::: Records to process

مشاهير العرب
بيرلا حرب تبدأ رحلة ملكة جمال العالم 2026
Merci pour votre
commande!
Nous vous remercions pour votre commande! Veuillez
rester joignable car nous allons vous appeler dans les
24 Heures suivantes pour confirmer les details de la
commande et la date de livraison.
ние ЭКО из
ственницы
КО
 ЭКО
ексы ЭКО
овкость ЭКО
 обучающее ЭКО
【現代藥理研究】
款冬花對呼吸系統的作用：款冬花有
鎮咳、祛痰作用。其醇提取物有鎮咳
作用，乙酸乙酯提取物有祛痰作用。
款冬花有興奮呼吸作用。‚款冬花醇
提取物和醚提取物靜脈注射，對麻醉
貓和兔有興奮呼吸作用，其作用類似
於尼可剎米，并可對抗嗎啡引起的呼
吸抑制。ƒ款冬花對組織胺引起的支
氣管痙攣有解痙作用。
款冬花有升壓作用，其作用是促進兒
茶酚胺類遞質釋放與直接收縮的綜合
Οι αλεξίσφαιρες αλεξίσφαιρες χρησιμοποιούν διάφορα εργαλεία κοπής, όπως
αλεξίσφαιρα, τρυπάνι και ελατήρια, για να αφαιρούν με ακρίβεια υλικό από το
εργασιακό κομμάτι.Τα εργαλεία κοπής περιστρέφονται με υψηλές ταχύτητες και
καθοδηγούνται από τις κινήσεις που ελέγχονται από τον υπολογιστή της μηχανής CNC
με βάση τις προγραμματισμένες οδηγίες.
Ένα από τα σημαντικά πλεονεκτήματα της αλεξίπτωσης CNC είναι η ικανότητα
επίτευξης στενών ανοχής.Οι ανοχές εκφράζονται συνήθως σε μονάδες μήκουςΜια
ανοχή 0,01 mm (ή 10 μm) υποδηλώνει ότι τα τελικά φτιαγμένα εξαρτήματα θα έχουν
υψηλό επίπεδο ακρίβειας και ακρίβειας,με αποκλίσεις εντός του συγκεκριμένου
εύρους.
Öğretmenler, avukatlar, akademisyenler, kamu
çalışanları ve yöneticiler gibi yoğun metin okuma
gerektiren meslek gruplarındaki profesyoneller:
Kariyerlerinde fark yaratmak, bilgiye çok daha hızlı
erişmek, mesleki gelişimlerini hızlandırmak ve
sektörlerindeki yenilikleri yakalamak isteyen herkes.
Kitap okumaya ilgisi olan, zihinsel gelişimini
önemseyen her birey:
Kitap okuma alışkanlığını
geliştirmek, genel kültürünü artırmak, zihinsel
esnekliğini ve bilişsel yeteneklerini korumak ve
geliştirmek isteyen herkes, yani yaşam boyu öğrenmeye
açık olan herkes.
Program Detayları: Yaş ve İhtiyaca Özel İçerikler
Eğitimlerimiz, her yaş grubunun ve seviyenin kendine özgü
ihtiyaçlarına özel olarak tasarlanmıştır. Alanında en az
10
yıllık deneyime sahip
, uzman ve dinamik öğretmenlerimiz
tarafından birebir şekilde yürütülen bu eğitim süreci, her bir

::::::

= Task objective =
Retype exactly the lines from the one containing "υψηλό επίπεδο ακρίβειας" through the end of the data. Add nothing.

= Task response =
υψηλό επίπεδο ακρίβειας και ακρίβειας,με αποκλίσεις εντός του συγκεκριμένου
εύρους.
Öğretmenler, avukatlar, akademisyenler, kamu
çalışanları ve yöneticiler gibi yoğun metin okuma
gerektiren meslek gruplarındaki profesyoneller:
Kariyerlerinde fark yaratmak, bilgiye çok daha hızlı
erişmek, mesleki gelişimlerini hızlandırmak ve
sektörlerindeki yenilikleri yakalamak isteyen herkes.
Kitap okumaya ilgisi olan, zihinsel gelişimini
önemseyen her birey:
Kitap okuma alışkanlığını
geliştirmek, genel kültürünü artırmak, zihinsel
esnekliğini ve bilişsel yeteneklerini korumak ve
geliştirmek isteyen herkes, yani yaşam boyu öğrenmeye
açık olan herkes.
Program Detayları: Yaş ve İhtiyaca Özel İçerikler
Eğitimlerimiz, her yaş grubunun ve seviyenin kendine özgü
ihtiyaçlarına özel olarak tasarlanmıştır. Alanında en az
10
yıllık deneyime sahip
, uzman ve dinamik öğretmenlerimiz
tarafından birebir şekilde yürütülen bu eğitim süreci, her bir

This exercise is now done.